__Exercise prompt__:
How many lines in the records below contain the word "tiết"? State only that number.

__Records for processing__:
------------------------------

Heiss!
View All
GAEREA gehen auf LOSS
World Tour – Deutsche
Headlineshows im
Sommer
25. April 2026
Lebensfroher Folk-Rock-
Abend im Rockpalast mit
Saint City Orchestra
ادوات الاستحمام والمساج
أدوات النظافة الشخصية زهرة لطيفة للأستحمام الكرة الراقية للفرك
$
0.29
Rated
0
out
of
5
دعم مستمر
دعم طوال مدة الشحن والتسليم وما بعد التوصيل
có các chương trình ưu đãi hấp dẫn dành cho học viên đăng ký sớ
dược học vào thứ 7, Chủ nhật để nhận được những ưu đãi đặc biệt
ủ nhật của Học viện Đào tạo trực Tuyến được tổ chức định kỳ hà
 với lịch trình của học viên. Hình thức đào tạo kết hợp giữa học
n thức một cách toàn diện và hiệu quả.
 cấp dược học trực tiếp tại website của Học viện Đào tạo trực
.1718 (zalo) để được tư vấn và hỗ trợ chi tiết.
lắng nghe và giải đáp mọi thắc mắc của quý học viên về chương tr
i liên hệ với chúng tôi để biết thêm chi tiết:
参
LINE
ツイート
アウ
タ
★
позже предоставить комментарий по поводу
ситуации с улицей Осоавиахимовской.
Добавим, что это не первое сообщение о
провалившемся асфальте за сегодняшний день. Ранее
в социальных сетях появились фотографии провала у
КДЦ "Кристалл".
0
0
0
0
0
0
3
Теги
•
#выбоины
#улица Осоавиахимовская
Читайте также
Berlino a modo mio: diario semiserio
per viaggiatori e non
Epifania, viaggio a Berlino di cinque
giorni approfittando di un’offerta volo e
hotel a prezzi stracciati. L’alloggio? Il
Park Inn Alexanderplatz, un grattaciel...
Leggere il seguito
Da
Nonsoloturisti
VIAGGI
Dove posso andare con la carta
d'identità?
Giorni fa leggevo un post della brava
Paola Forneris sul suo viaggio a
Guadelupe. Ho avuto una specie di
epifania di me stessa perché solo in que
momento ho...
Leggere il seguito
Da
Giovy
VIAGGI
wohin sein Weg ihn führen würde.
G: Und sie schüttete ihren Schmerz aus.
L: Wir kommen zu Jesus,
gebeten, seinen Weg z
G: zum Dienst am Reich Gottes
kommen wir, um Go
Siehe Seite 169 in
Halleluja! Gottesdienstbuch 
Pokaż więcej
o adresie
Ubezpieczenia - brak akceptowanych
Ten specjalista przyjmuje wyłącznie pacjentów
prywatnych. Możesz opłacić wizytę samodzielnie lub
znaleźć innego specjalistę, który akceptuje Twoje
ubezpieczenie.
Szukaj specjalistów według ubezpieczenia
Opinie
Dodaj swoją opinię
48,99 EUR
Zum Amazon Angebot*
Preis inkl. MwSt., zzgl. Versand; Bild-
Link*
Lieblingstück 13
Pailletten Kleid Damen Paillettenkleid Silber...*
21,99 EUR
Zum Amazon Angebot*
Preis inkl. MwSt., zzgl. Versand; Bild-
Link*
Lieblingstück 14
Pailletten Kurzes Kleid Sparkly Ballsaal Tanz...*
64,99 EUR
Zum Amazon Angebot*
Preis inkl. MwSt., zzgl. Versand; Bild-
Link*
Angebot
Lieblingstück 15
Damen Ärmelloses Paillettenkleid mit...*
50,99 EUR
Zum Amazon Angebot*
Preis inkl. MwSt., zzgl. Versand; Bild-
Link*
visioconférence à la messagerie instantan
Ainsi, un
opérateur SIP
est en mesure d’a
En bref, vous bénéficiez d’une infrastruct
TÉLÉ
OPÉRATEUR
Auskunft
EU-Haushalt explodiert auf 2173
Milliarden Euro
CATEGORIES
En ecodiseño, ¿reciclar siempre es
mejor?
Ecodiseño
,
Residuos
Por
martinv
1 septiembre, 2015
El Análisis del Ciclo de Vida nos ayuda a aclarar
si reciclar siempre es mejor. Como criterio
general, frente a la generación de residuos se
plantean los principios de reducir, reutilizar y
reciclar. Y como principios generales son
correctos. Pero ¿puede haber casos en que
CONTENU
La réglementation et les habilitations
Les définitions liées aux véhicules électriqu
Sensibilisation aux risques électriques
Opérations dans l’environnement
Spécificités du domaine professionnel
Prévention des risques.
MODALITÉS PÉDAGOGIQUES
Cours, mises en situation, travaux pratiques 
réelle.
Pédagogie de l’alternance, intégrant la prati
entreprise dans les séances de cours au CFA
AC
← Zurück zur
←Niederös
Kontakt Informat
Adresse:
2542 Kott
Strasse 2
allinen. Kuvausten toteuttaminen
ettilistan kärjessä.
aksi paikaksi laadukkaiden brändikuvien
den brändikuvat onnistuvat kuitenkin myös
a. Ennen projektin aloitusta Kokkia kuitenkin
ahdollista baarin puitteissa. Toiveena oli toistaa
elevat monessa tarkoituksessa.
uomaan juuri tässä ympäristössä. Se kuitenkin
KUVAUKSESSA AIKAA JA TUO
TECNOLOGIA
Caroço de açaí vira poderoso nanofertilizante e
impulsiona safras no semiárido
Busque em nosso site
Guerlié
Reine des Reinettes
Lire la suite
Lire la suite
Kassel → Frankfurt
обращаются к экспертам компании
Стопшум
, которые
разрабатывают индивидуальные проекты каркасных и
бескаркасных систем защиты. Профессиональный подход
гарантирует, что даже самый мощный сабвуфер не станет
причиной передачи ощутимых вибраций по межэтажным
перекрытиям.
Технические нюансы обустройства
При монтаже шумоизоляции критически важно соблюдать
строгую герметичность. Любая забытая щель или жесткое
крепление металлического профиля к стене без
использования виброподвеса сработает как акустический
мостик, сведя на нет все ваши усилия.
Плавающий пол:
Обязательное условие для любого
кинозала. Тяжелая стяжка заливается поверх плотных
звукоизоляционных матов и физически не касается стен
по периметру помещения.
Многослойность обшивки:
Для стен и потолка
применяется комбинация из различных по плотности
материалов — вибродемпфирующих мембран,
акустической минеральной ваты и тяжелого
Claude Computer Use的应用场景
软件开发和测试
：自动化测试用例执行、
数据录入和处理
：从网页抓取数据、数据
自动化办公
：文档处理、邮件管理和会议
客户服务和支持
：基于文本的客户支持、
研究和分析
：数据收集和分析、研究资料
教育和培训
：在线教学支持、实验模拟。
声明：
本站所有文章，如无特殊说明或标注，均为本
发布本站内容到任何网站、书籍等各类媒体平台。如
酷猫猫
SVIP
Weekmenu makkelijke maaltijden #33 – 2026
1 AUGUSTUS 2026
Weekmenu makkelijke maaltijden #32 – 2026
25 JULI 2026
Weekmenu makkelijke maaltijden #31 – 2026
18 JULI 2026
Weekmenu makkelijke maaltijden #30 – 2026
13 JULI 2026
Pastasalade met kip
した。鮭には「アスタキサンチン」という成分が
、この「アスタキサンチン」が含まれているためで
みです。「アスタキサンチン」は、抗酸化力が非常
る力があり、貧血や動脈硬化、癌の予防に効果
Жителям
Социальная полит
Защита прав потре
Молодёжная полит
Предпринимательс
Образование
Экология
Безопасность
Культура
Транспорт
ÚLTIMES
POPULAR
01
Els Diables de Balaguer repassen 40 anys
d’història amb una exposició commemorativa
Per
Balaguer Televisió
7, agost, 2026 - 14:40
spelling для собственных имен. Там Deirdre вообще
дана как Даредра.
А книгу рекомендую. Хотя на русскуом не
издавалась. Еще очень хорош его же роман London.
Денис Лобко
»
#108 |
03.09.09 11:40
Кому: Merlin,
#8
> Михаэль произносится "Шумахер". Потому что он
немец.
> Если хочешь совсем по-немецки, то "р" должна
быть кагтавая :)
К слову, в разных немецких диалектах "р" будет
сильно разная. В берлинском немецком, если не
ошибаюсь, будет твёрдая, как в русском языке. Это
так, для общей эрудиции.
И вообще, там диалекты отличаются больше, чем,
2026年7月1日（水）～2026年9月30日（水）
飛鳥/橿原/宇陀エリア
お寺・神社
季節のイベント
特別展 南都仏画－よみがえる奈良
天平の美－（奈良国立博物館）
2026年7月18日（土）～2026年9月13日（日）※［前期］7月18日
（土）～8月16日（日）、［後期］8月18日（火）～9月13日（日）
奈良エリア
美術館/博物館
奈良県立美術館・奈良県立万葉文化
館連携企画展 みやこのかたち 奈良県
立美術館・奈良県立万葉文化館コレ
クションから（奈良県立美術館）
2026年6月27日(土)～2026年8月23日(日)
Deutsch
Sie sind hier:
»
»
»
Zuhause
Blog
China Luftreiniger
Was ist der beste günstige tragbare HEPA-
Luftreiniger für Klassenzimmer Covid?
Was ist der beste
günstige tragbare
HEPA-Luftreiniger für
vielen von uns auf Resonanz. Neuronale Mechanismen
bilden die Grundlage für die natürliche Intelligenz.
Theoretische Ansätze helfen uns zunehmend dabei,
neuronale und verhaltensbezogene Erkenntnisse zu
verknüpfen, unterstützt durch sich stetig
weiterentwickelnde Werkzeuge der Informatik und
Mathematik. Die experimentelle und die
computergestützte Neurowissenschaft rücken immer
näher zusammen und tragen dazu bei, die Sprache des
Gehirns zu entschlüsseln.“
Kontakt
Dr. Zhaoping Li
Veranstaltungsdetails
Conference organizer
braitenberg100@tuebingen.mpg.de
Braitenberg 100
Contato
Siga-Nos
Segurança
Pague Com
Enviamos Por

------------------------------

__Written answer__:
2